A manufacturer knows that their items have a normally distributed length, with a mean of 16.9 inches, and standard deviation of 3.7 inches.

If one item is chosen at random, what is the probability that it is less than 21.9 inches long?

1 answer

To find the probability that a randomly selected item has a length less than 21.9 inches, we can use the properties of the normal distribution. We will first standardize the value using the Z-score formula:

\[ Z = \frac{X - \mu}{\sigma} \]

where:

  • \( X \) is the value we are interested in (21.9 inches),
  • \( \mu \) is the mean (16.9 inches),
  • \( \sigma \) is the standard deviation (3.7 inches).

Substituting the values:

\[ Z = \frac{21.9 - 16.9}{3.7} = \frac{5.0}{3.7} \approx 1.3514 \]

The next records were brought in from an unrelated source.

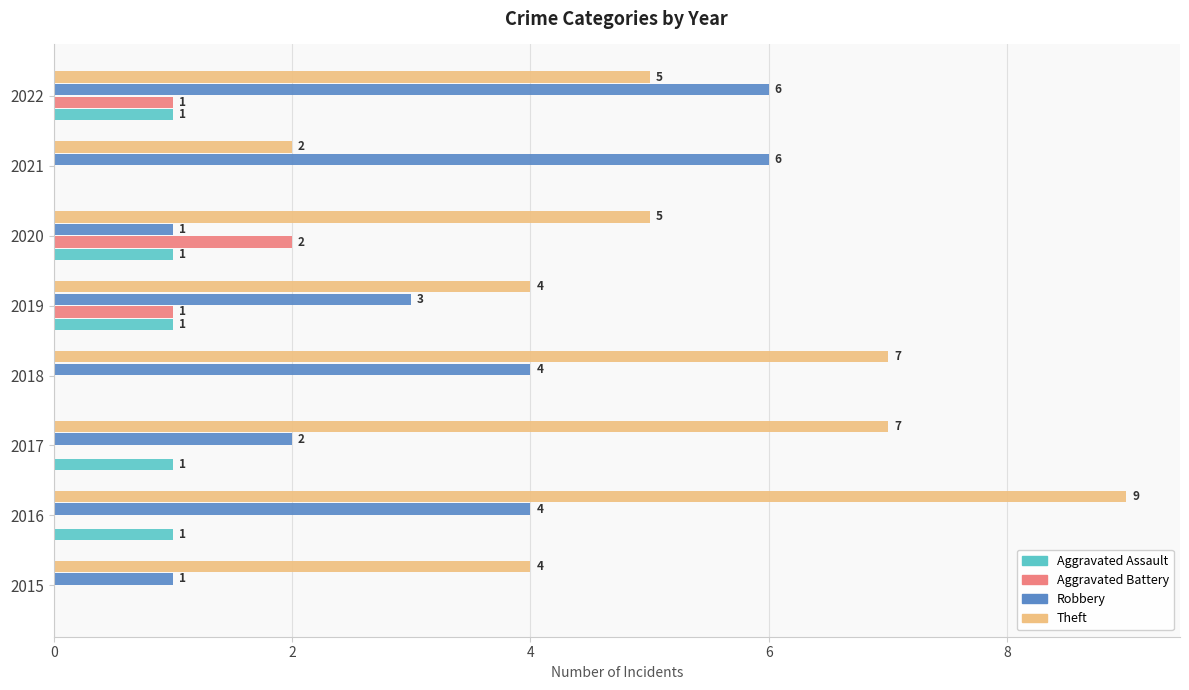

Count the number of categories in the chart.

8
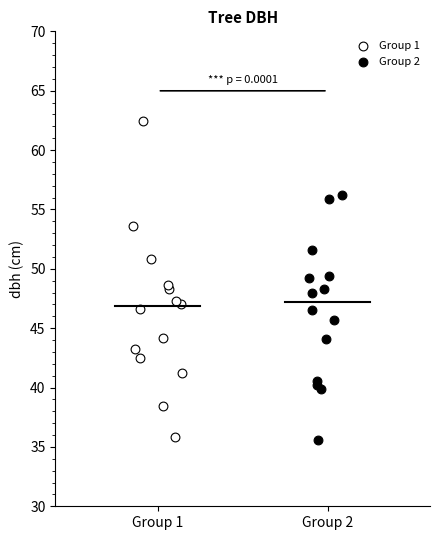

Which series contains the highest Y value?

Group 1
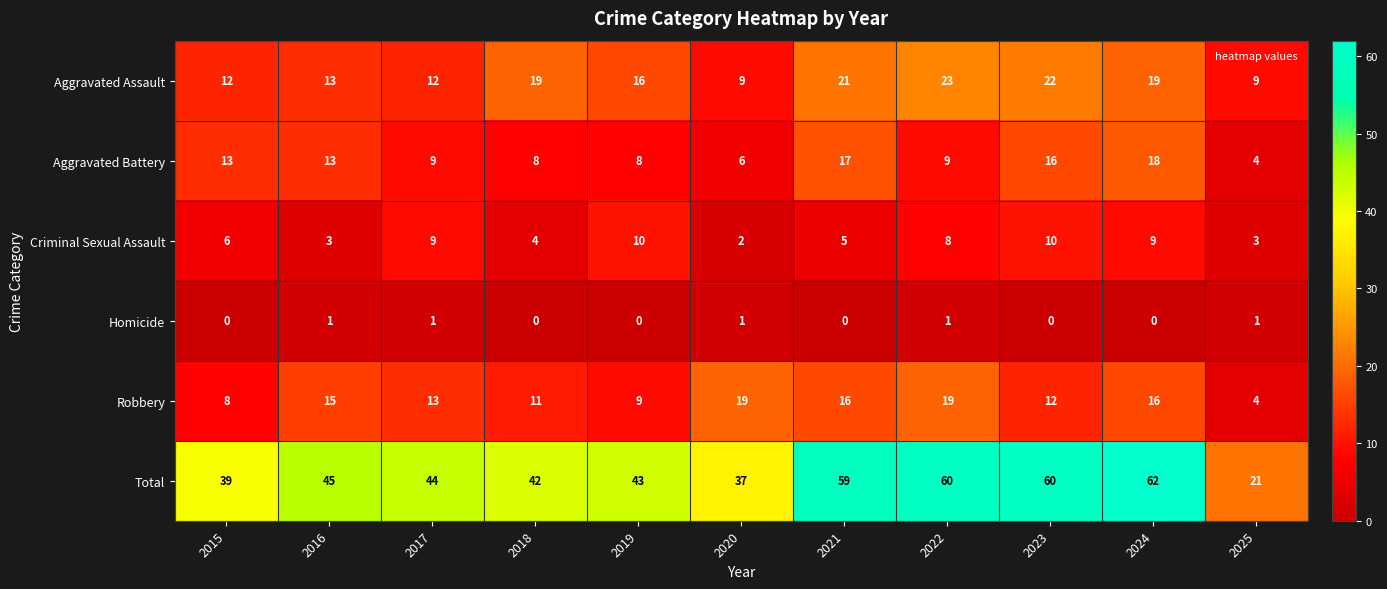

What is the maximum value for Aggravated Assault?

23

Now that we have the Z-score, we can use the Z-table (or a calculator) to find the probability that corresponds to \( Z = 1.3514 \).

Looking at the Z-table or using a calculator, we find:

\[ P(Z < 1.3514) \approx 0.9115 \]

Thus, the probability that a randomly selected item is less than 21.9 inches long is approximately 0.9115 or 91.15%.

So, the final answer is:

\[ \text{Probability} \approx 0.9115 \]